State how many lines of the records contain the string "export". Give the number alone.

-- SOURCE MATERIAL follows --

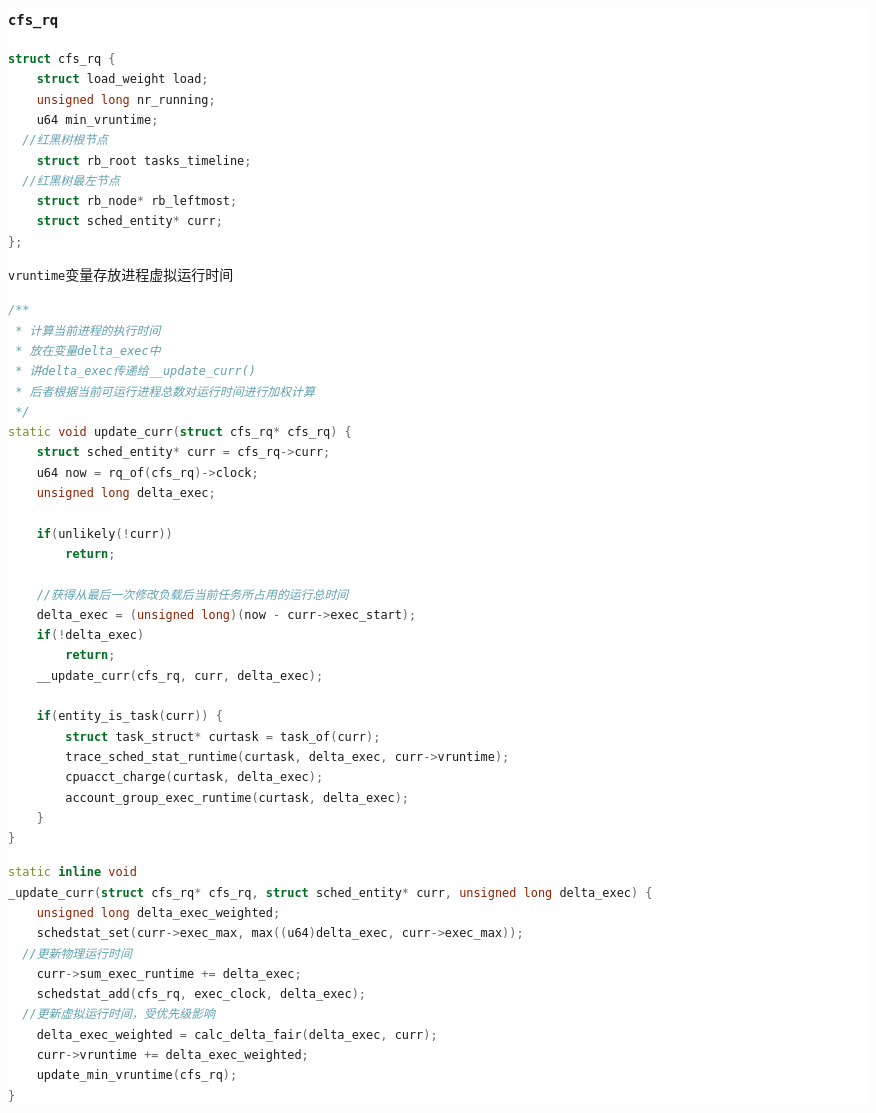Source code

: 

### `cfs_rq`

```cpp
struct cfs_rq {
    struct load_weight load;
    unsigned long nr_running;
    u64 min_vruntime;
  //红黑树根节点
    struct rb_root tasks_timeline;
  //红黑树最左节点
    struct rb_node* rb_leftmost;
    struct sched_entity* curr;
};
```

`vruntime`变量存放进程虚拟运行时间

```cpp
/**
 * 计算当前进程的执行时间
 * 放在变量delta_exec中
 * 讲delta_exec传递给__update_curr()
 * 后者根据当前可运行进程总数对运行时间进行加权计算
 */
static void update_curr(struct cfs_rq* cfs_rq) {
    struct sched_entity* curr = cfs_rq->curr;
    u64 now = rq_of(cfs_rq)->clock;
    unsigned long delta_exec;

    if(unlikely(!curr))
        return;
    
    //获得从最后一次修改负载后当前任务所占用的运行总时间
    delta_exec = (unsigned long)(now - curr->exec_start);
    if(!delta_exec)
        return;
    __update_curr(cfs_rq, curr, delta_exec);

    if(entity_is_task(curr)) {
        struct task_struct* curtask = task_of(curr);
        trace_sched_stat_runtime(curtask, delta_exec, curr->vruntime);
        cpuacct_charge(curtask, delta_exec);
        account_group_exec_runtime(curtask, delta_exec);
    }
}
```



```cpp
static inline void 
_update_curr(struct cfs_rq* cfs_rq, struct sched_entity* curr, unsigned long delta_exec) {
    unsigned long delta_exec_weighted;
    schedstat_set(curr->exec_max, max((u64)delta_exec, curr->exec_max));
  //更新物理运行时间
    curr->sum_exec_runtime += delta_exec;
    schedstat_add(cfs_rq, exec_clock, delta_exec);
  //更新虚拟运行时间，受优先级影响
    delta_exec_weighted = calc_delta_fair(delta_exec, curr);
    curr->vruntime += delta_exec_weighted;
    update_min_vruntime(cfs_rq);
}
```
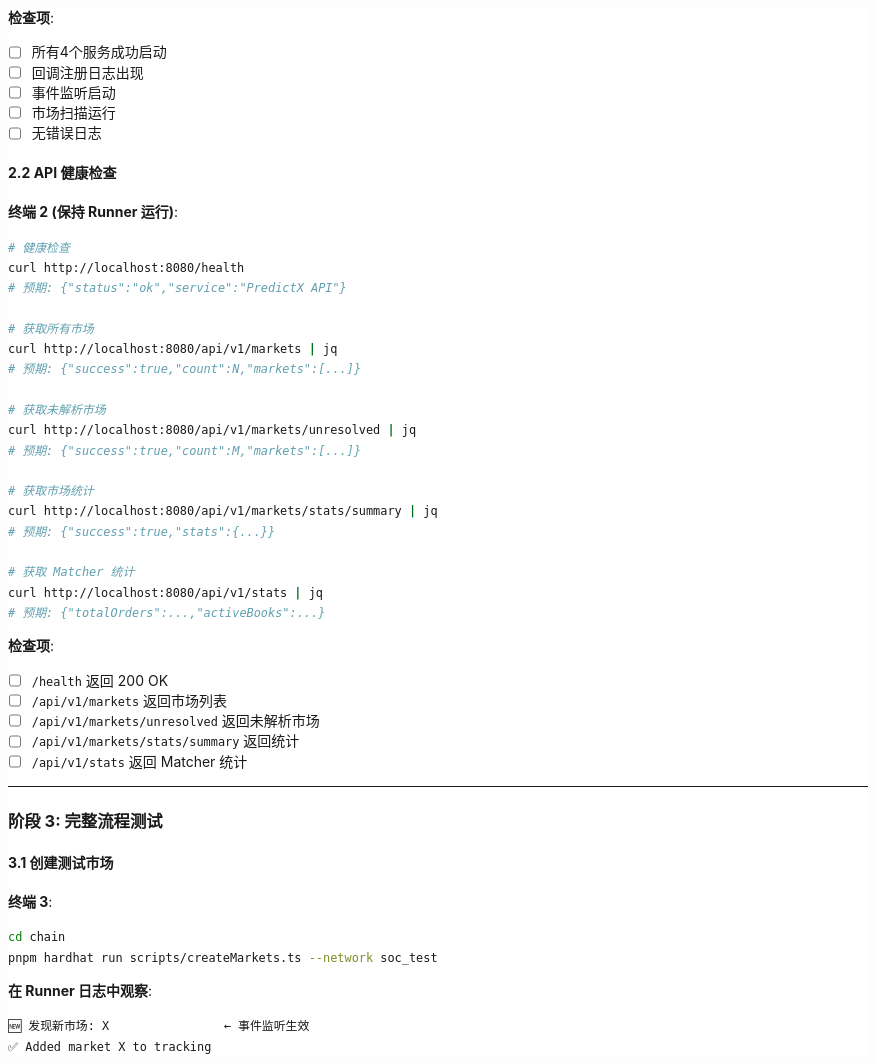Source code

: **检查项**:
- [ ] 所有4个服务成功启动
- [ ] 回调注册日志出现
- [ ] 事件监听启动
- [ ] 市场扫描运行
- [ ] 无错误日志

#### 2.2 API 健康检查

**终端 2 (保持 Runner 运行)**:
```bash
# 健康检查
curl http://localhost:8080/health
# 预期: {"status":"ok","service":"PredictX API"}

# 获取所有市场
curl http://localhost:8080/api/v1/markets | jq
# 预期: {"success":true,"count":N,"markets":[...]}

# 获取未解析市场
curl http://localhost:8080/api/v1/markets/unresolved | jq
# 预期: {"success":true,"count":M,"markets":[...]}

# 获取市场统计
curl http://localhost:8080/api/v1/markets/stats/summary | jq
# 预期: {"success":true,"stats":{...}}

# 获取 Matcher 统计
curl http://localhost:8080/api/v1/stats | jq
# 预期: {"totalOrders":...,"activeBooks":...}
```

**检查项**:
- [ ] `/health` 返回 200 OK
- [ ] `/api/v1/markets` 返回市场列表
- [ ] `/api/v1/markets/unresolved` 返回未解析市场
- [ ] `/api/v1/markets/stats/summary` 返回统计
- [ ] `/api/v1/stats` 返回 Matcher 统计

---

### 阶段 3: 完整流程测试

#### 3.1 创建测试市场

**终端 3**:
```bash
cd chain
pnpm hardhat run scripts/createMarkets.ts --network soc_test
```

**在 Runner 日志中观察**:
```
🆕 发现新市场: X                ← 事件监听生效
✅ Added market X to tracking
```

-- SOURCE MATERIAL concluded --
-- SOURCE MATERIAL follows --

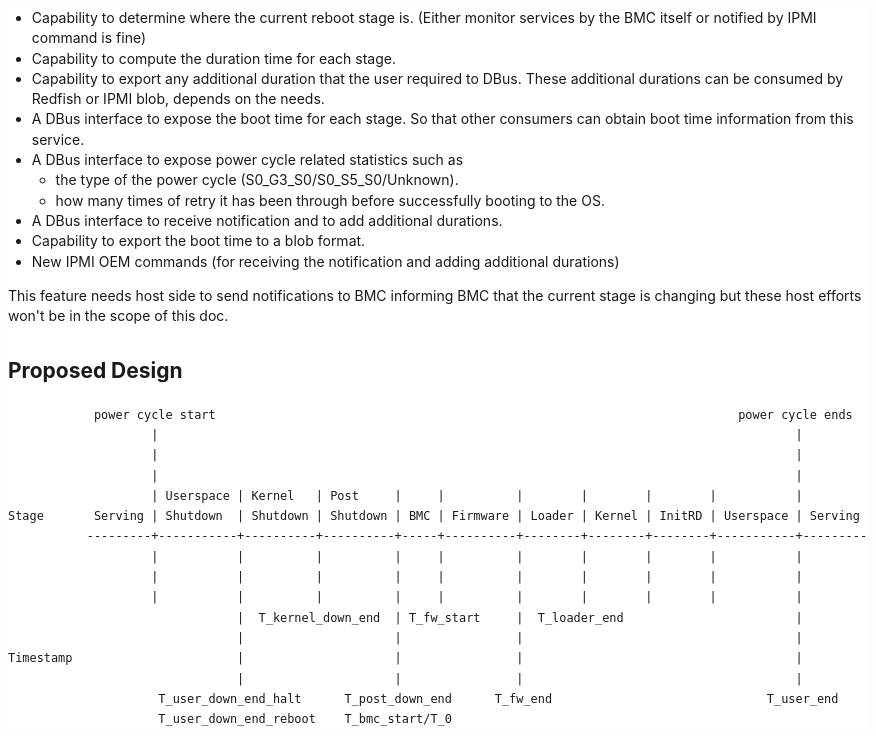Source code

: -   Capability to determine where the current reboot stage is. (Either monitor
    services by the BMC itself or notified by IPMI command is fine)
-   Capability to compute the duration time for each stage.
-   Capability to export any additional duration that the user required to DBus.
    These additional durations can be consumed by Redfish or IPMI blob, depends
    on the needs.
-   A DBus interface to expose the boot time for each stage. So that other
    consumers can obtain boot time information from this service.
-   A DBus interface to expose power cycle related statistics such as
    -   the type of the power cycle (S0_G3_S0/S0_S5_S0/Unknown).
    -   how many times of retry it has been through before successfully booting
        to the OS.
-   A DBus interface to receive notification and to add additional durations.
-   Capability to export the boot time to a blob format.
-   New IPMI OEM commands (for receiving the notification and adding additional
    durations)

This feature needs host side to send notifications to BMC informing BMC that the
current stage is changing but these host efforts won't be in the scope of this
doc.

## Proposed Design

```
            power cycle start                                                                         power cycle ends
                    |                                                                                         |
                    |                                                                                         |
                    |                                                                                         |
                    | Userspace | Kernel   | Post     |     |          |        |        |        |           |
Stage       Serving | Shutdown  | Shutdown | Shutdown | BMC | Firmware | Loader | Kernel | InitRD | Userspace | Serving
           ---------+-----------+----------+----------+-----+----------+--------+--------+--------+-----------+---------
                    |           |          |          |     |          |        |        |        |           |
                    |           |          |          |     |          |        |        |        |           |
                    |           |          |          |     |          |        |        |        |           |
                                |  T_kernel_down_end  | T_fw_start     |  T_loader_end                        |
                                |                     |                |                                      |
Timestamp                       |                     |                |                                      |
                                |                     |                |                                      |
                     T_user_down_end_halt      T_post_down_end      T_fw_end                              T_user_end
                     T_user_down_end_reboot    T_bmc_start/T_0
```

-- SOURCE MATERIAL concluded --
-- SOURCE MATERIAL follows --

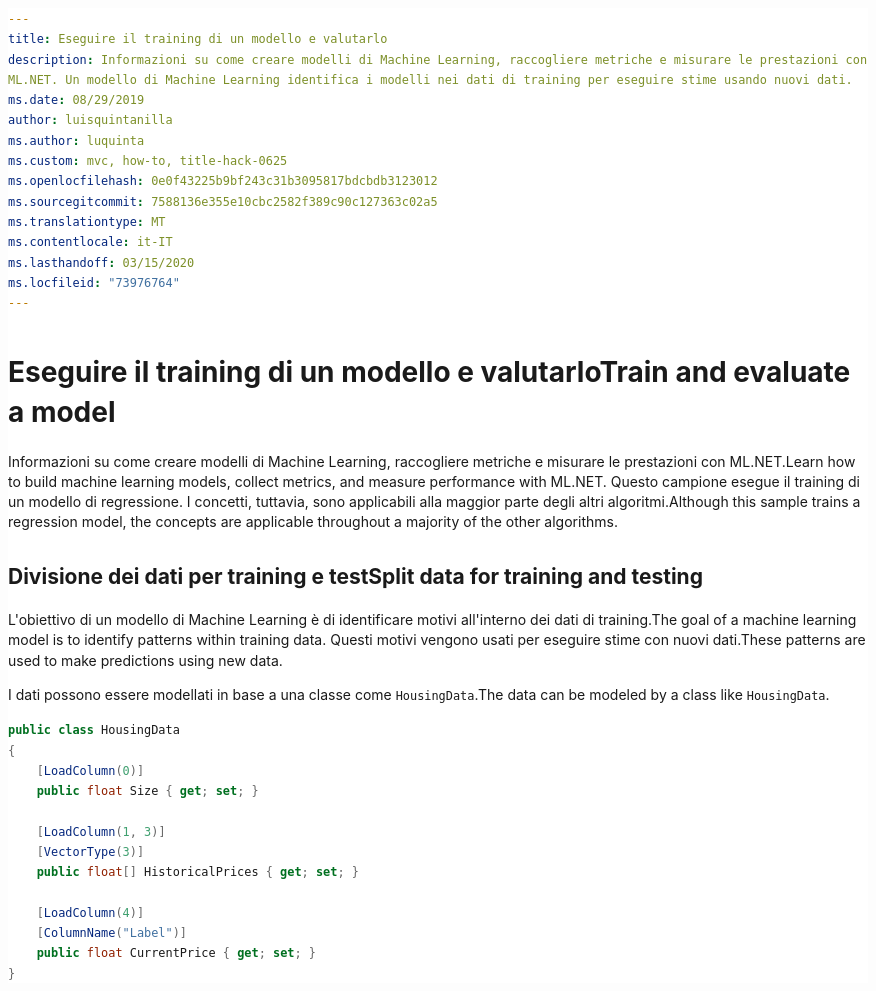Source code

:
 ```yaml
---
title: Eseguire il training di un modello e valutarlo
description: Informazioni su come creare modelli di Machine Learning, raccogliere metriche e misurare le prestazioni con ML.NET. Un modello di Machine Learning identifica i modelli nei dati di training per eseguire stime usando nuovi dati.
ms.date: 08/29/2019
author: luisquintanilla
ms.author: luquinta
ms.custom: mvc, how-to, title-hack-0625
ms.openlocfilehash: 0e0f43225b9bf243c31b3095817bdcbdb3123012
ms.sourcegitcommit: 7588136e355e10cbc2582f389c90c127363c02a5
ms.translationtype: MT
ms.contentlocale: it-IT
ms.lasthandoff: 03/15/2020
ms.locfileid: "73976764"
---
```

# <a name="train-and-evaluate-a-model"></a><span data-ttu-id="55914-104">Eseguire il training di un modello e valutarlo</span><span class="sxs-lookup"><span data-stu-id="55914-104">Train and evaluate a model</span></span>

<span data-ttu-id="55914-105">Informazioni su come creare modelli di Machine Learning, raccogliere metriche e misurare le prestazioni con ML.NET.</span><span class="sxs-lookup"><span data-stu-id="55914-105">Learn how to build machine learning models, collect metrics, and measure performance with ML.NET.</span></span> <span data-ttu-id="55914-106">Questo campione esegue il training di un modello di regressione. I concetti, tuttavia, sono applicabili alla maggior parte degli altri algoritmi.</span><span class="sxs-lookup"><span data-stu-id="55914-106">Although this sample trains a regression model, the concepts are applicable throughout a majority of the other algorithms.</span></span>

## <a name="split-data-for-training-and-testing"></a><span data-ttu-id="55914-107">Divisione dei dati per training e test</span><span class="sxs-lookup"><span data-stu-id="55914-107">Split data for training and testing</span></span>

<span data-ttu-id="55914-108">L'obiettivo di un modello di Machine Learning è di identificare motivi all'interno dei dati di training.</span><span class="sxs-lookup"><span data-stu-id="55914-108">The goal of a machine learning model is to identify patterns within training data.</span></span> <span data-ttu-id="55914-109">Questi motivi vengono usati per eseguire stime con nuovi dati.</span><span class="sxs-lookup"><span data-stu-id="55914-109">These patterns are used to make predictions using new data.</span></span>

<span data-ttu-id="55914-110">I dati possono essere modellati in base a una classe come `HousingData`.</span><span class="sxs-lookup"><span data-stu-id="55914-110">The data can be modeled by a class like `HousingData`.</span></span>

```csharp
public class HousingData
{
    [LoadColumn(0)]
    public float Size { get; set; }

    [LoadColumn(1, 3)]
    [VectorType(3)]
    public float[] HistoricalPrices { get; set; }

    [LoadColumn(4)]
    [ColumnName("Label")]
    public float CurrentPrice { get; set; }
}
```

-- SOURCE MATERIAL concluded --

### ANSWER BELOW:
2